Petro destaca el poder de la mujer campesina en apertura de conferencia agraria global en Cartagena
Mujer campesina, eje de conferencia agraria global en Cartagena

La mujer campesina como eje central en la apertura de ICARRD+20 en Cartagena

En un escenario internacional que congregó a delegaciones de más de cien países, el presidente Gustavo Petro inauguró oficialmente la Segunda Conferencia Internacional sobre Reforma Agraria y Desarrollo Rural (ICARRD+20) con un mensaje contundente que colocó a la mujer campesina en el centro del debate global. "Estamos dejando como prioridad el poder político en los campos, el poder campesino que cada vez es más el poder de la campesina", afirmó el mandatario colombiano, estableciendo así el tono de un encuentro que analizará la tierra, el hambre y la crisis climática desde la experiencia histórica de las mujeres rurales.

Transformación real de las relaciones de poder

Durante su intervención en Cartagena, el presidente Petro insistió en que el cambio que vive Colombia no se mide únicamente en hectáreas redistribuidas, sino en una transformación profunda de las relaciones de poder en el campo. "Hay un cambio de poder en Colombia real en muchas partes, que no solamente es que los más humildes tengan más poder, sino que las mujeres tengan más poder en Colombia", declaró, conectando directamente la reforma agraria con los procesos de paz y justicia social que atraviesa el país.

El mandatario enfatizó que esta transformación representa un giro fundamental en la manera como se concibe el desarrollo rural, reconociendo el papel protagónico que históricamente han desempeñado las mujeres en la sostenibilidad del campo colombiano.

Ecos internacionales del mensaje presidencial

La fuerza del mensaje del presidente Petro encontró resonancia inmediata en las intervenciones de los representantes internacionales presentes en la conferencia. El ministro de Desarrollo Rural y Reforma Agraria de Sudáfrica, Mzwanele Nyhontso, sostuvo que la tenencia de la tierra debe asumirse como un compromiso político genuino y no como una simple orientación técnica.

Desde Brasil, el ministro de Desarrollo Agrario y Agricultura Familiar, Paulo Teixeira, fue enfático al señalar que no existe reforma agraria posible sin el protagonismo femenino.
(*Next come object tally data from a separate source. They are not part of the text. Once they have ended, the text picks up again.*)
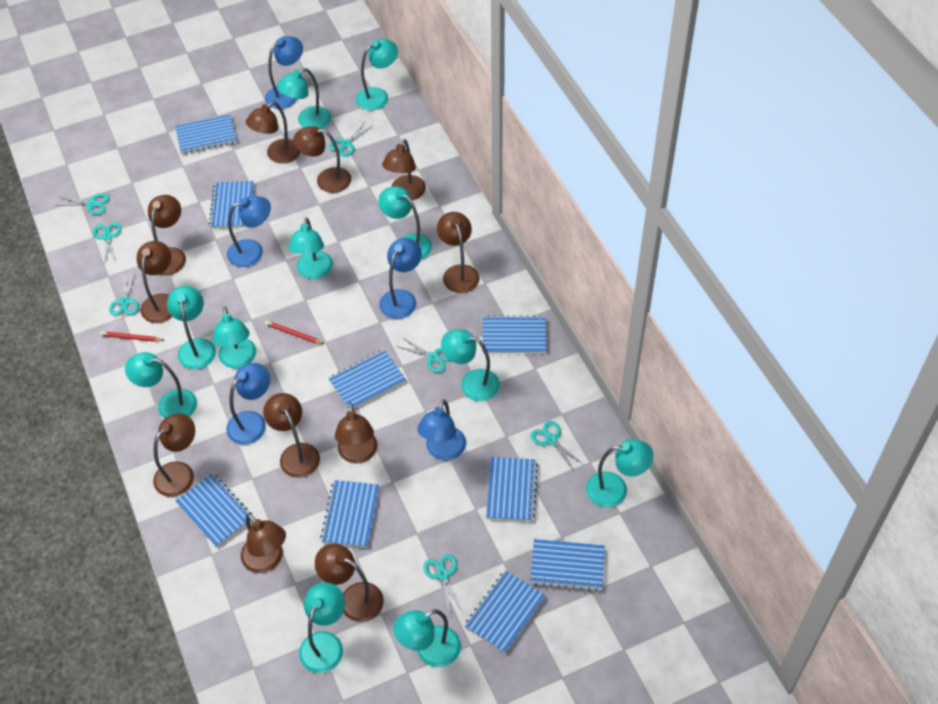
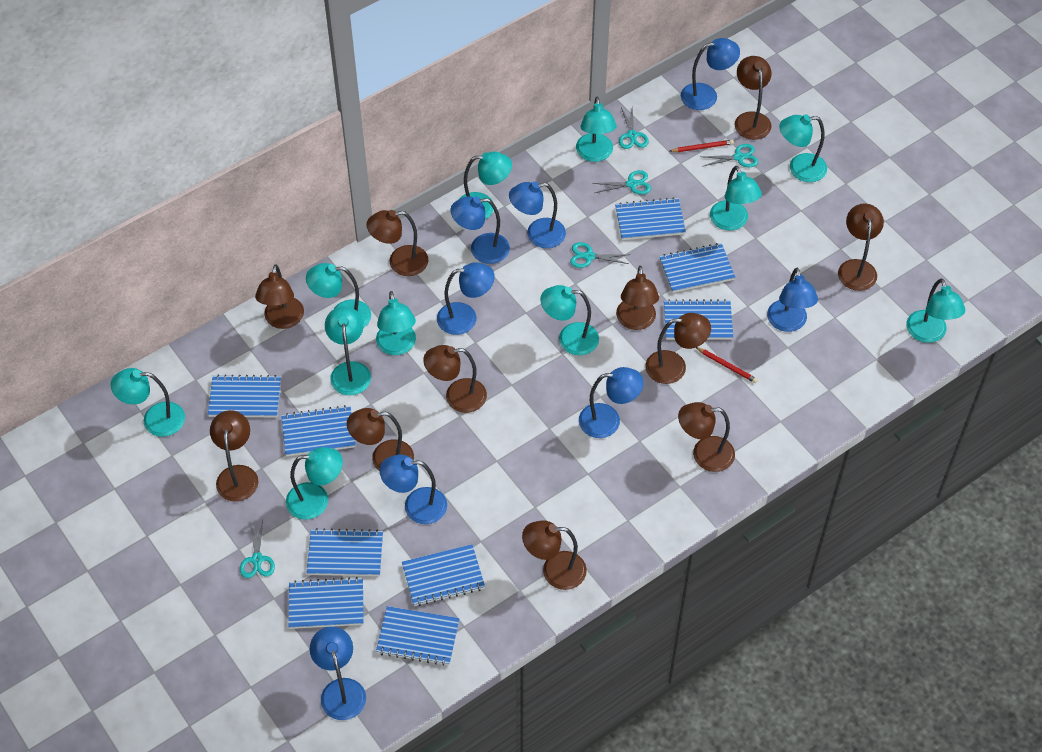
blue lamp: [226,363,270,445] [227,195,271,267] [265,36,303,109] [379,238,422,319] [417,399,466,460] = 5 -> [310,627,366,720] [380,455,447,524] [437,262,495,335] [450,196,510,264] [509,182,566,248] [579,367,644,438] [681,38,740,110] [767,268,818,332] = 8
turquoise scissors: [55,193,110,215] [93,222,122,265] [109,271,139,316] [329,122,373,157] [396,337,450,373] [423,554,462,616] [531,421,583,471] = 7 -> [240,520,275,578] [570,242,630,268] [592,170,651,194] [619,107,649,149] [701,144,758,168] = 5

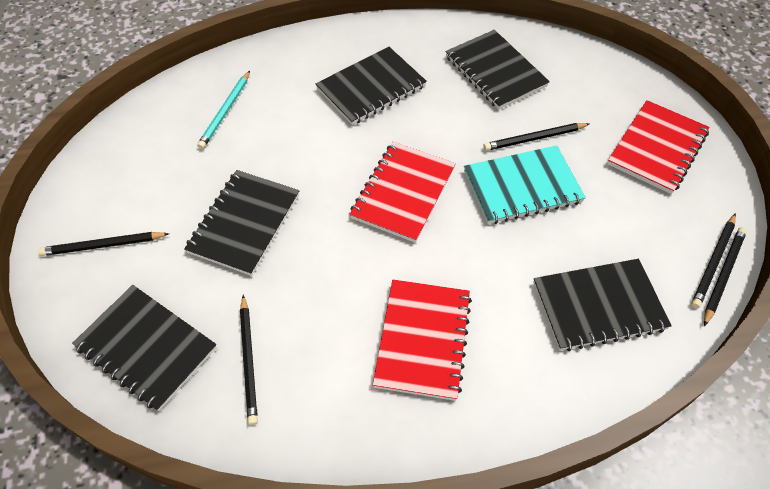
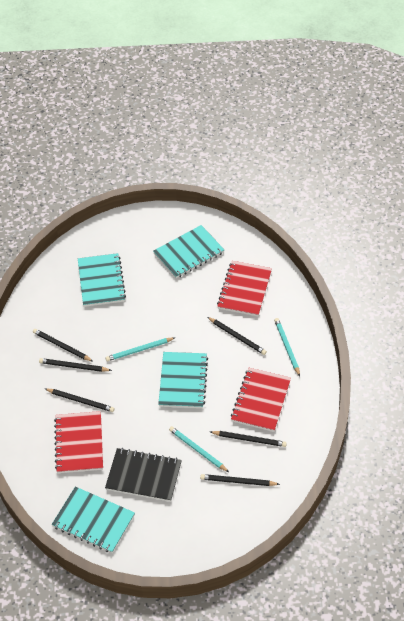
black notebook: [72,285,217,411] [184,170,299,276] [316,47,427,125] [446,30,550,110] [533,259,672,351] = 5 -> [105,448,182,502] = 1
black pencil: [38,232,170,256] [240,295,258,425] [483,123,589,151] [691,213,736,309] [704,227,747,326] = 5 -> [33,329,93,362] [39,358,112,372] [45,388,115,412] [200,474,280,486] [208,317,267,355] [211,431,287,447] = 6
turquoise notebook: [464,145,586,224] = 1 -> [52,486,135,553] [78,253,126,307] [153,225,224,278] [158,352,208,408] = 4
turquoise pencil: [197,71,250,149] = 1 -> [105,337,176,361] [169,426,229,472] [274,318,300,376] = 3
En su discurso, recordó que en muchos procesos de adjudicación de tierras en su país las mujeres son priorizadas precisamente por su papel central en la producción de alimentos y el cuidado del territorio.

Urgencia ética global según ministra colombiana

La ministra de Agricultura y Desarrollo Rural de Colombia, Martha Carvajalino, reforzó esta visión al señalar que la humanidad enfrenta una urgencia ética de doble dimensión: "la humanidad debe luchar contra el hambre mientras cuida su patrimonio natural". En esa tarea monumental, subrayó la ministra, las mujeres campesinas han demostrado ser clave para sostener la vida en medio del conflicto armado y el despojo territorial que han afectado a sus comunidades durante décadas.
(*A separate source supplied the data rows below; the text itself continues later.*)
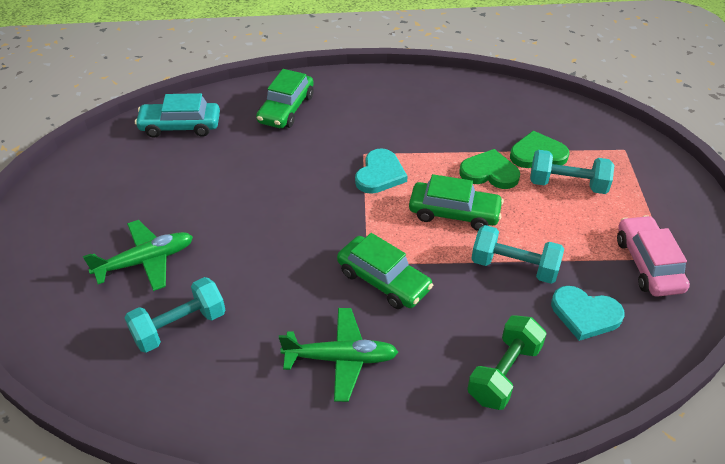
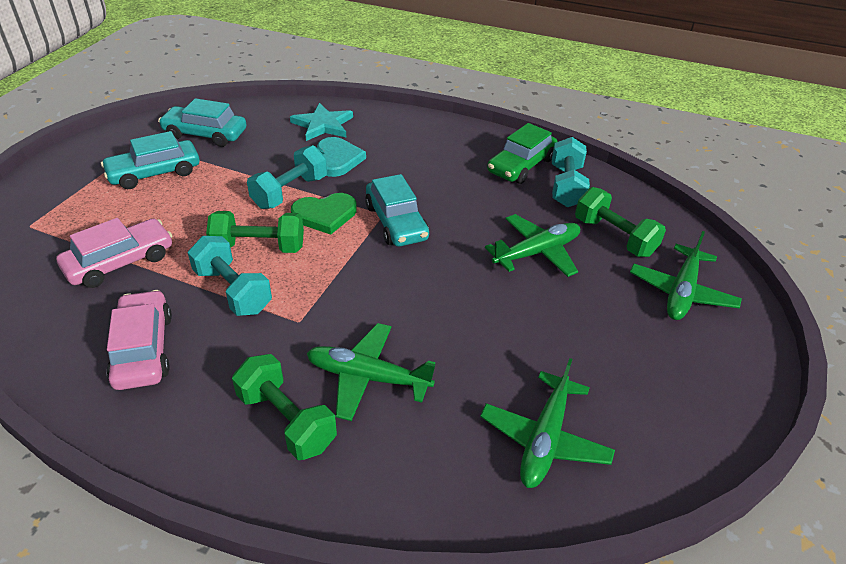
green car: [256,69,314,128] [337,233,433,309] [409,174,504,231] = 3 -> [487,123,557,184] = 1
green dumbbell: [467,315,547,410] = 1 -> [206,211,304,253] [232,354,337,460] [575,187,666,257] = 3
green heart: [460,149,520,189] [510,131,569,168] = 2 -> [291,193,357,235] = 1
green plane: [83,220,193,291] [279,308,398,402] = 2 -> [307,323,436,421] [480,358,615,488] [485,214,580,277] [630,231,742,320] = 4
pink car: [617,215,690,297] = 1 -> [56,218,172,288] [106,290,172,390] = 2
turquoise car: [135,93,220,138] = 1 -> [101,131,200,189] [158,98,247,147] [365,174,429,246] = 3
turquoise heart: [355,148,408,194] [551,286,625,341] = 2 -> [317,137,366,177] = 1
turquoise star: none = 0 -> [290,103,353,141] = 1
Caravajalino destacó cómo las mujeres rurales han mantenido la producción agrícola y la conservación ambiental incluso en las condiciones más adversas, convirtiéndose en verdaderas guardianas de la biodiversidad y la seguridad alimentaria.
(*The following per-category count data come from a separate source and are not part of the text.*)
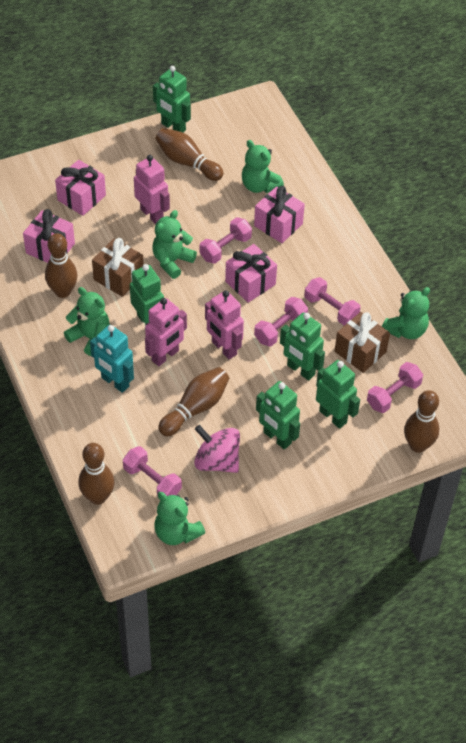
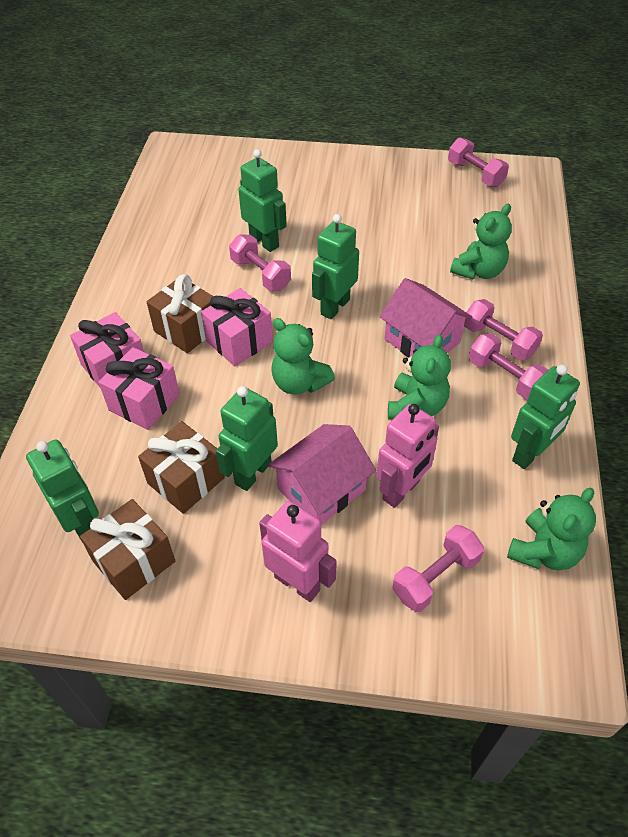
brown bowling pin: [45,233,78,298] [78,443,114,505] [155,128,224,181] [158,367,229,436] [404,390,439,453] = 5 -> none = 0
brown gift: [92,238,144,297] [335,312,390,373] = 2 -> [80,499,175,600] [138,421,225,514] [147,274,213,353] = 3
green teddy bear: [64,287,109,356] [152,210,197,279] [154,492,205,545] [242,140,284,193] [382,287,430,339] = 5 -> [271,318,335,395] [388,334,451,420] [450,204,512,279] [507,488,596,570] = 4
pink gift: [23,209,75,263] [55,160,106,216] [225,244,277,303] [254,186,305,243] = 4 -> [70,312,144,387] [99,347,180,430] [201,288,273,366] = 3
pink house: none = 0 -> [268,424,376,525] [380,278,472,358] = 2
pink robot: [134,155,170,225] [145,298,187,366] [205,290,244,359] = 3 -> [259,501,337,602] [376,404,439,508] = 2
pink spinning top: [194,425,240,473] = 1 -> none = 0
turquoise robot: [90,325,134,393] = 1 -> none = 0

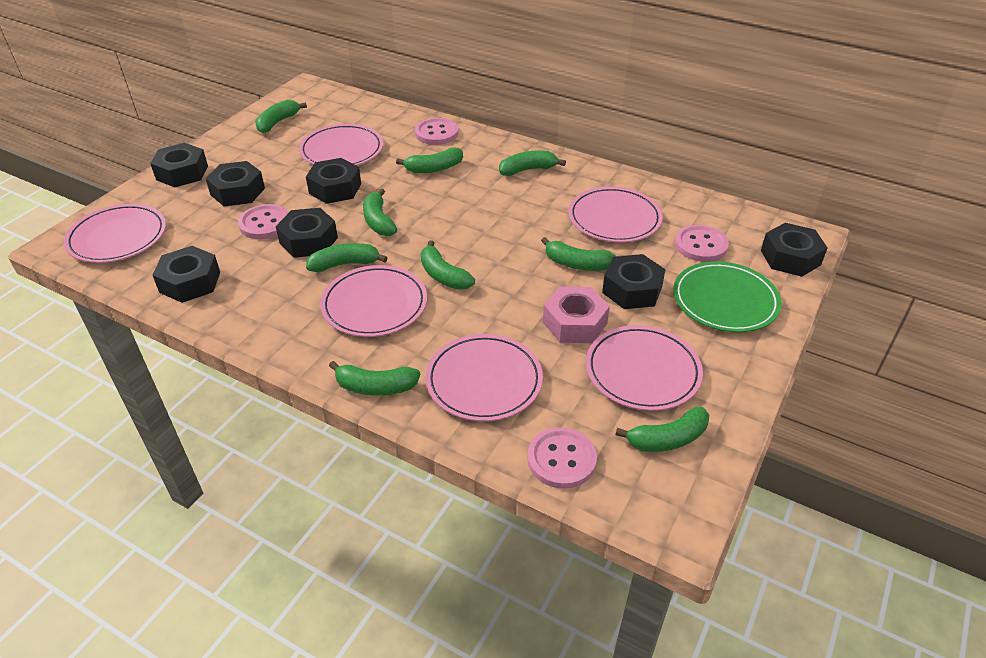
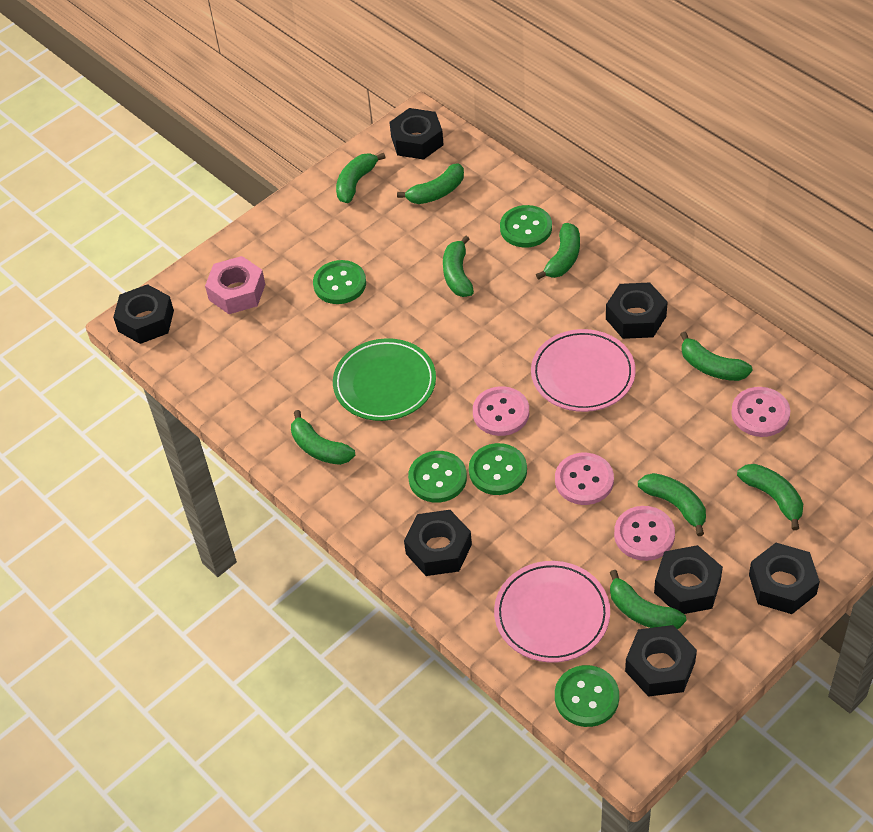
green button: none = 0 -> [313,260,366,304] [408,451,467,503] [469,443,527,495] [500,205,552,248] [555,665,619,727] = 5
pink plate: [64,204,166,263] [299,124,383,166] [320,265,427,337] [425,334,543,421] [569,187,663,243] [586,325,703,411] = 6 -> [494,561,610,663] [531,329,636,412] = 2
Agenda nutrida hasta el 28 de febrero

Este evento internacional, que reúne a más de 1.500 participantes hasta el próximo 28 de febrero, avanzará con una agenda especialmente nutrida que pondrá sobre la mesa temas cruciales para el desarrollo rural contemporáneo:

  • El acceso equitativo a la tierra y los recursos naturales
  • La lucha contra el hambre desde perspectivas de género
  • La crisis climática y su impacto diferenciado en mujeres rurales
  • Mecanismos de participación política femenina en el campo

En todos estos espacios de discusión, las voces femeninas dejarán de ser periféricas para instalarse definitivamente en el centro del debate global, con el objetivo de construir acuerdos que beneficien a todos los integrantes del sector rural sin distinción de género.

La conferencia ICARRD+20 representa así un hito histórico en el reconocimiento del papel transformador de las mujeres campesinas, no solo como productoras agrícolas sino como agentes políticos fundamentales para el futuro del desarrollo rural sostenible en Colombia y el mundo.